Faisant appel au lien émotionnel que de nombreux Israéliens partagent avec les soldats otages, Anat a rappelé que « chaque maison en Israël sait ce que c’est que d’envoyer un enfant à l’armée ».
« La fierté, l’inquiétude, l’attente du week-end où votre enfant apparaîtra en uniforme à la porte, et nous, les mères, recevrons un gros câlin – et nous serons ressourcées, et deviendrons les meilleures cuisinières du monde ».
« Depuis six mois, nous savons que nos enfants souffrent et que nous n’avons aucun moyen de les aider », a-t-elle déclaré. « Nous ne savons même pas s’ils sont encore en vie, ou comment ils survivent à l’enfer. »
« Ce sont des enfants qui viennent de terminer l’école et qui vivent encore à la maison. Leurs jeunes frères et sœurs passent devant leurs chambres vides, posent les questions les plus innocentes, les plus difficiles, les plus déchirantes », a-t-elle ajouté.
« Pourquoi le gouvernement accepte-t-il de faire passer leurs héros en dernier ? Sont-ils moins importants que les autres ? » a-t-elle demandé.
Les soldats font partie des 253 personnes qui ont été enlevées lors des attaques du 7 octobre, au cours desquelles des milliers de terroristes ont commis un véritable massacre sur le sol israélien, tuant près de 1 200 personnes.
130 otages enlevés par le Hamas le 7 octobre se trouveraient encore à Gaza – pas tous en vie. 104 ont été libérés lors d’une trêve d’une semaine fin novembre. Quatre otages ont été libérées avant cela et trois otages ont été secourus vivants par les troupes, tandis que les corps de 11 otages ont également été retrouvés, y compris trois otages qui ont été tués par erreur par l’armée.

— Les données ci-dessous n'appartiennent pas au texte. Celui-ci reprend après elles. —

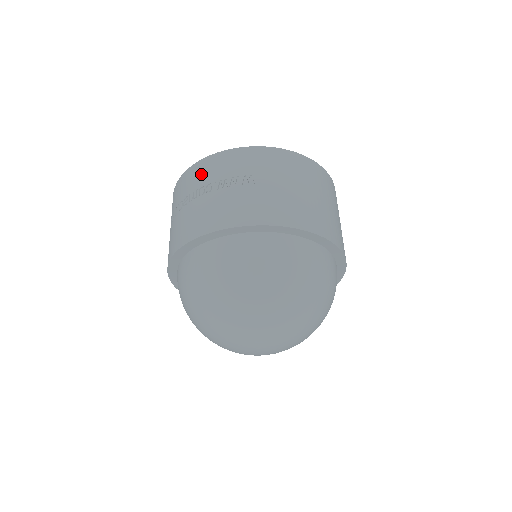
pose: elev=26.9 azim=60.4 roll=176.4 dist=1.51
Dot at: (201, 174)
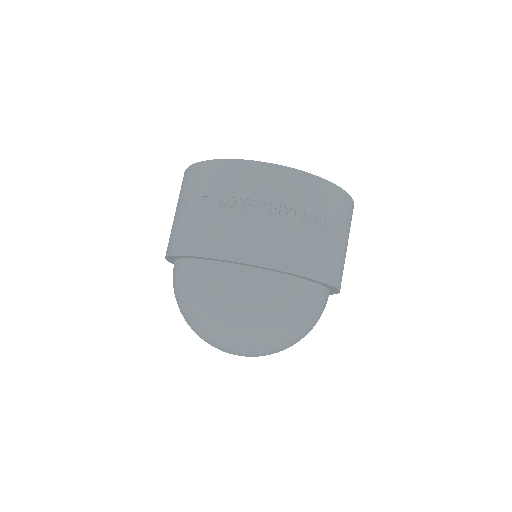
Dot at: (285, 188)
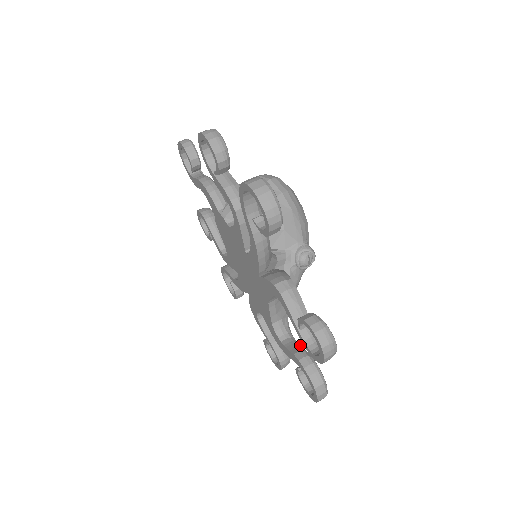
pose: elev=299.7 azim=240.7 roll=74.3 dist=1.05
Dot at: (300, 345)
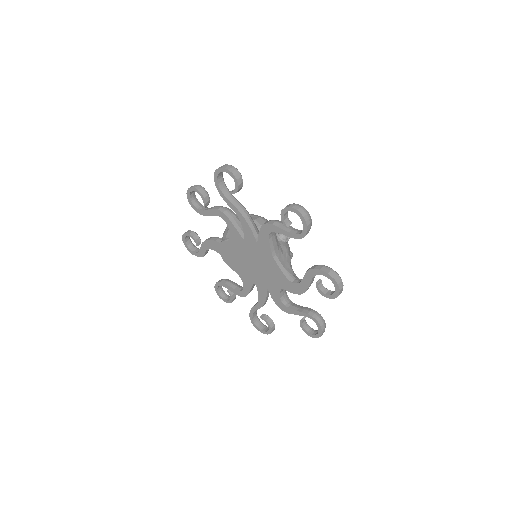
Dot at: occluded
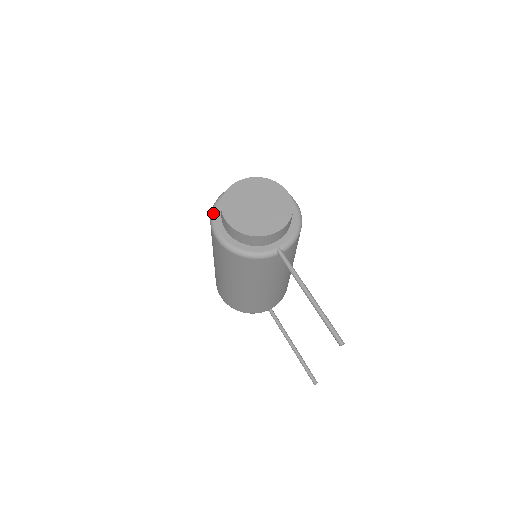
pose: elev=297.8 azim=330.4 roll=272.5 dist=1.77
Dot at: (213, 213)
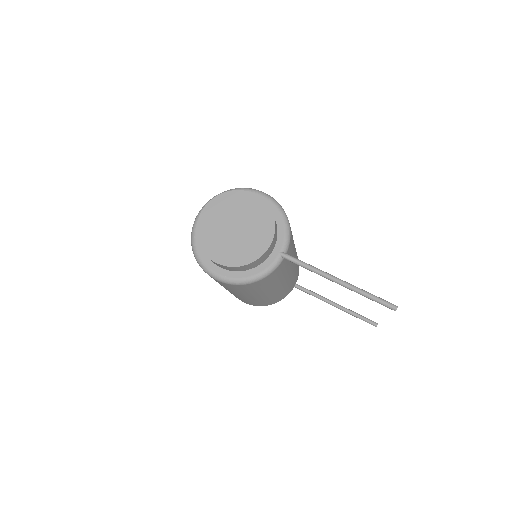
Dot at: (198, 258)
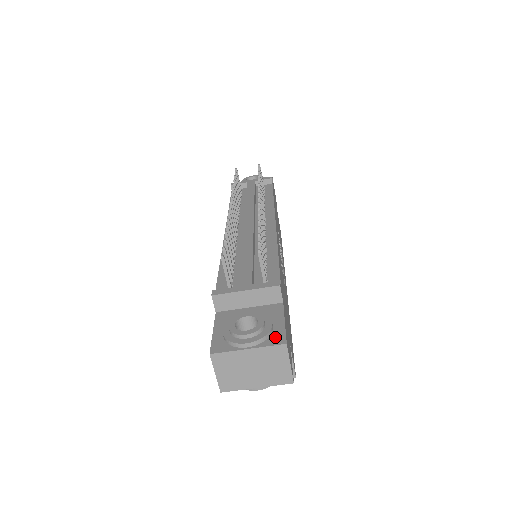
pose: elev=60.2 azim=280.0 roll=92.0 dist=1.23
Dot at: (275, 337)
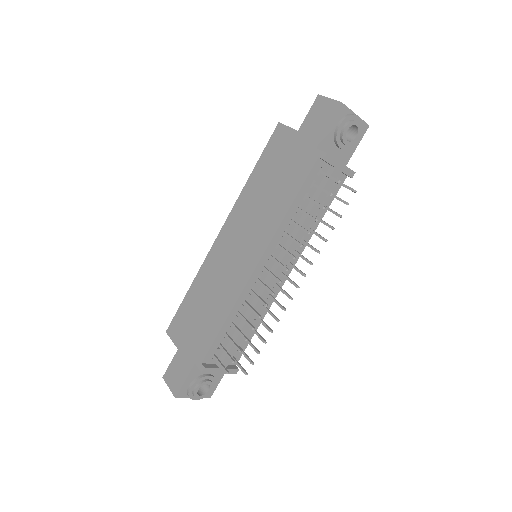
Dot at: occluded
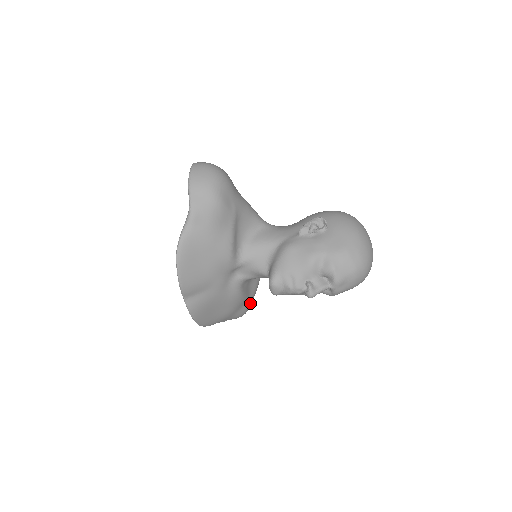
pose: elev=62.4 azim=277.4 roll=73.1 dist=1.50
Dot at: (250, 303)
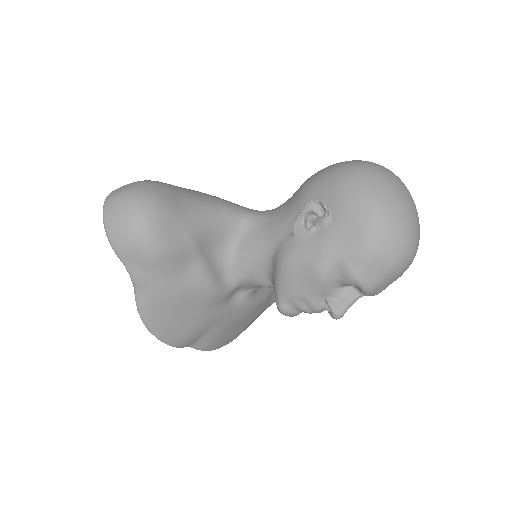
Dot at: occluded
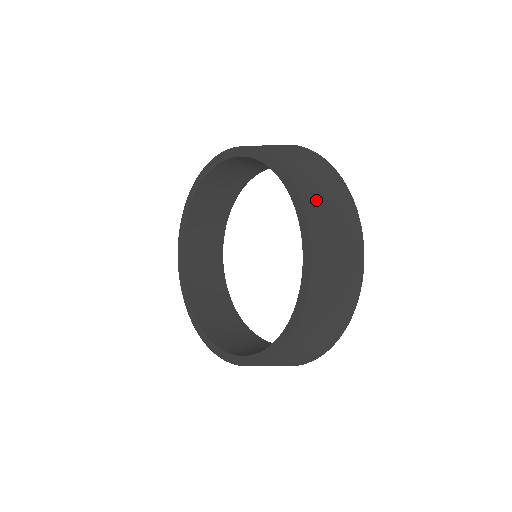
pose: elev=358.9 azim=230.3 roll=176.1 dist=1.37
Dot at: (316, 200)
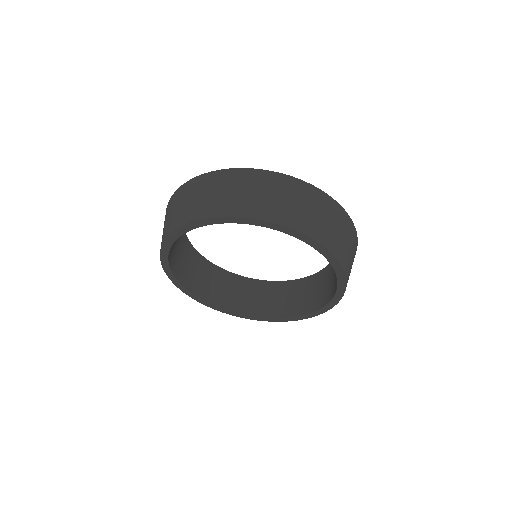
Dot at: occluded
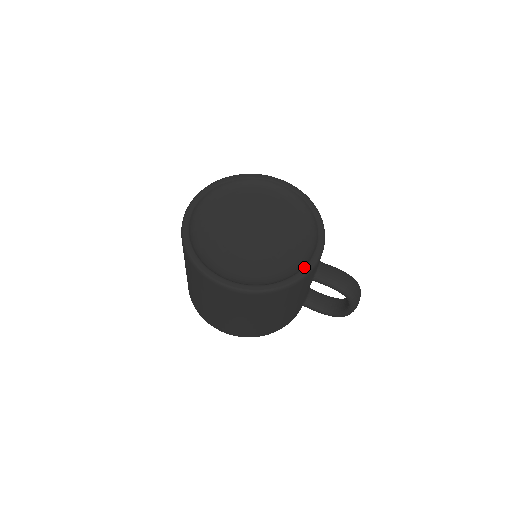
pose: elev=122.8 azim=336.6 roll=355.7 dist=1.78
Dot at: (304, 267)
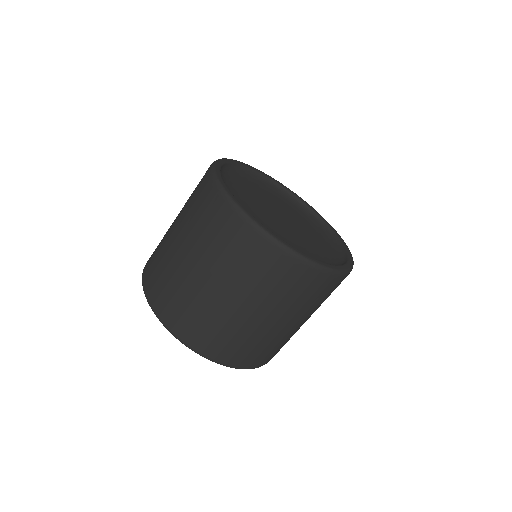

Tsahal a confirmé la mort de 34 des otages encore détenus par le Hamas, citant des renseignements obtenus par les troupes opérant à Gaza.
Le Hamas détient également les corps des soldats de Tsahal tombés au combat, Oron Shaul et Hadar Goldin, depuis 2014, ainsi que de deux civils israéliens, Avera Mengistu et Hisham al-Sayed, qui seraient tous deux en vie après être entrés dans la bande de leur propre chef, respectivement en 2014 et 2015.